**TEXTO DO EXERCÍCIO**
•••••

Em São Paulo, a Secretaria Estadual de Saúde, através do Comitê de Leishmaniose Visceral Americana criou o programa “Legal pra Cachorro”, com o objetivo de estudar a eficácia do encoleiramento, associado ou não, ao controle populacional através de castração. A proposta era de ser aplicado em 10 a 15 municípios da região de Adamantina, em outubro de 2010, além do levantamento sobre a presença ou não de animais soropositivos para leishmaniose.
Até a presente data nenhum informe sobre o andamento do programa, que sabemos, estava previsto para no mínimo ir até outubro de 2011.
E, outro ponto importantíssimo: a maioria dos veterinários NÃO notifica casos. Primeiro, porque fechar diagnóstico é um trabalho quase hercúleo. O laboratório TECSA tem trabalhado em vários simpósios e seminários justamente procurando orientar veterinários neste sentido. Mesmo com um diagnóstico fechado, comprovado devidamente com prova e contraprova laboratorial, veterinários (de forma geral) não sabem como notificar.

•••••

**DADOS FORNECIDOS**
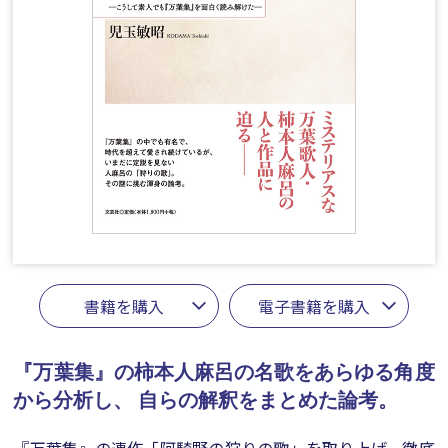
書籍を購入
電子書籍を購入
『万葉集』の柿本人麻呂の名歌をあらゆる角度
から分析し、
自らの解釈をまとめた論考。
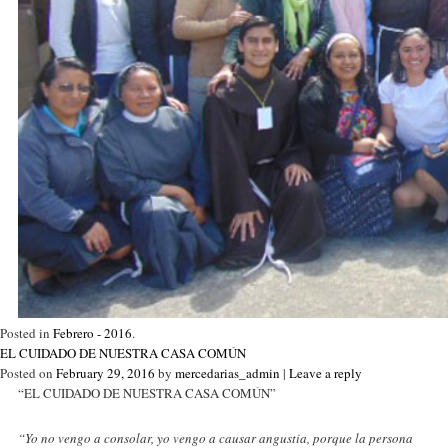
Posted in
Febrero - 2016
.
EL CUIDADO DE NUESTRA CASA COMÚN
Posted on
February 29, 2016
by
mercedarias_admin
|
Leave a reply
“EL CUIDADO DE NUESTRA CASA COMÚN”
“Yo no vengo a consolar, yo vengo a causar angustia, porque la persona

•••••

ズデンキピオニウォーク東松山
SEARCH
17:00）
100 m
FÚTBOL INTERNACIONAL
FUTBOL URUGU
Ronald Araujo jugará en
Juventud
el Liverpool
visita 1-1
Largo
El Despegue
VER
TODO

•••••

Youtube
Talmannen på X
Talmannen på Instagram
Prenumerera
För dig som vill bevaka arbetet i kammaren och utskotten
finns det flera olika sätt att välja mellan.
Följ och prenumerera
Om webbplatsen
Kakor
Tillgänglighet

•••••

**ENUNCIADO 1**
Reproduza, no texto sobre leishmaniose, o trecho que vai de "Em São Paulo, a" até "soropositivos para leishmaniose.".
**ENUNCIADO 2**
Quais órgãos e instituições o texto sobre leishmaniose cita pelo nome?

**RESOLUÇÃO 1**
Em São Paulo, a Secretaria Estadual de Saúde, através do Comitê de Leishmaniose Visceral Americana criou o programa “Legal pra Cachorro”, com o objetivo de estudar a eficácia do encoleiramento, associado ou não, ao controle populacional através de castração. A proposta era de ser aplicado em 10 a 15 municípios da região de Adamantina, em outubro de 2010, além do levantamento sobre a presença ou não de animais soropositivos para leishmaniose.

**RESOLUÇÃO 2**
Secretaria Estadual de Saúde
Comitê de Leishmaniose Visceral Americana
laboratório TECSA